In fact planners did worse than that, they used the impending fibre optic revolution as a justification for implementing a sparse network of distant telephone exchanges connecting subscribers on long copper lines on economic grounds and then lazily copied the US model of co-ax copper cable TV networks as the only content distribution that would ever be needed. As a result, the comparatively modern built environment in Milton Keynes lagged substantially behind many older UK cities for high speed internet access until very recently when fibre altnets intervened by digging up the streets again!

Why Technology Predictions Fail

The need for fibre networking provision being entirely predictable at the time Milton Keynes was being developed was not quite as unambiguous as it may seem. That future was controversial within the industries it impacted, leading to the paralysis that caused the planning to fail. It often happens when technological shifts occur at speed, leaders and experts often disagree and project different futures. For every earnest futurist who (rationally or not) projects smooth and rapid deployment, there is a more conservative voice. Both are often swayed by their own interests.

Our Approach: Systematic Discovery

So how do we learn from this? How do we ensure we independently and objectively identify technologies that will profoundly change the way we build or live in Forest City?
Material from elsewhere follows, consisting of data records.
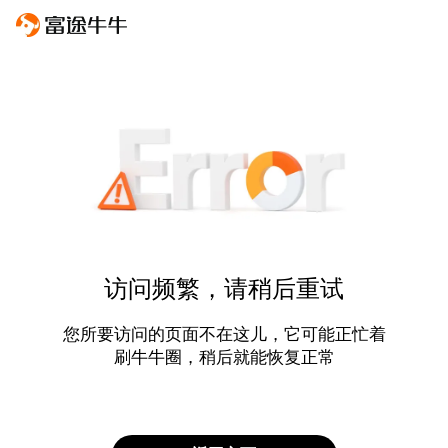
访问频繁，请稍后重试
您所要访问的页面不在这儿，它可能正忙着
刷牛牛圈，稍后就能恢复正常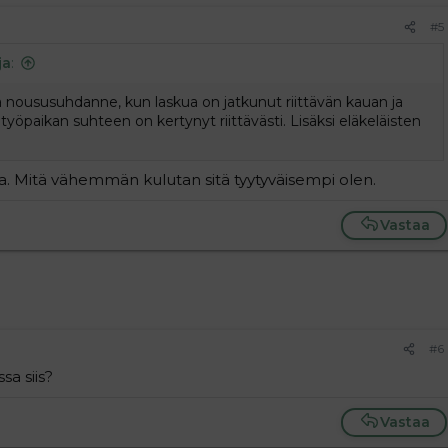
#5
ja
:
noususuhdanne, kun laskua on jatkunut riittävän kauan ja
yöpaikan suhteen on kertynyt riittävästi. Lisäksi eläkeläisten
a. Mitä vähemmän kulutan sitä tyytyväisempi olen.
Vastaa
#6
sa siis?
Vastaa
They may be things that change the economic or environmental parameters on building out the city in the next 5 years. They may also be things that will impact how we use it in 20 or 100 years. Things that our grandchildren will be thankful we had the forethought to design in.
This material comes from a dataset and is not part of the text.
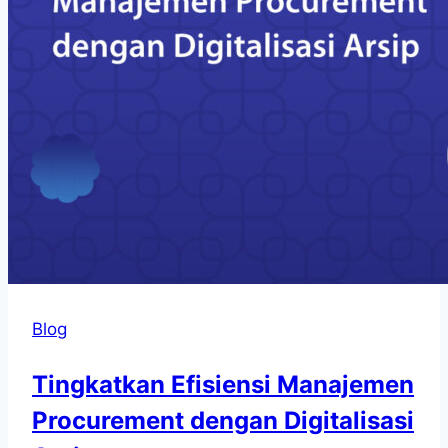
Blog
Tingkatkan Efisiensi Manajemen
Procurement dengan Digitalisasi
To stay well ahead of the curve, we need to generate our best projection of when and how the development cycle of these technologies will intercept and affect the build and occupation. But our first task is discovery.

Before we deliver a depth of analysis and commission subject domain experts to scrutinise the impact of these key technologies we need to create a longlist.

That longlist needs to identify every technology shift that will affect how we build and want to live in Forest City.

An Example: Battery Storage Technology

As an example, building carbon neutral power infrastructure to meet peak local and national demand is a key driver to infrastructure planning and implementation. One of the key technologies that has the ability to help is battery storage at city, locality, and individual property level. Battery storage technology isn't new, it is as old as our knowledge of electricity but only recently has it started to become feasible for domestic electricity storage. We are at an early stage with technologies like LiFePO4 which are being used but still aren't ideal for mass adoption. Will they mature to the point where every home has one of these batteries alongside their solar tiles, or will developing technologies like concrete batteries overtake and become an essential deployment? We don't know, but with the help of the right experts, we can form the best possible view and plan to hedge against the range of outcomes.

We Need Your Input

That is where everyone with an evidence based opinion comes in to help us with this longlist. Do you believe there is a technology we should be looking at which will have a tangible impact on our plans for Forest City?

In your own words, why?

What are the authoritative sources of information about it?

What has already been written about it, who are its notable exponents and critics?

Just to be clear, this call for information isn't a sales opportunity. Objectivity and rigorous evidence based justification for conclusions and technology recommendations are crucial to the credibility of the whole project. This is a starting point to help us ensure we have fully mapped all the technologies and expert knowledge that is available to us right now.

A Resource for Humanity

Finally; irrespective of whether Forest City 1, does in fact get built - and we all hope that it does - there is a value to humanity more widely for a consolidated expert analysis of how technology will affect building communities rapidly at scale. If we do our analysis openly, broadly, and methodically we could and should deliver something that acts as a reference and inspiration for other projects worldwide.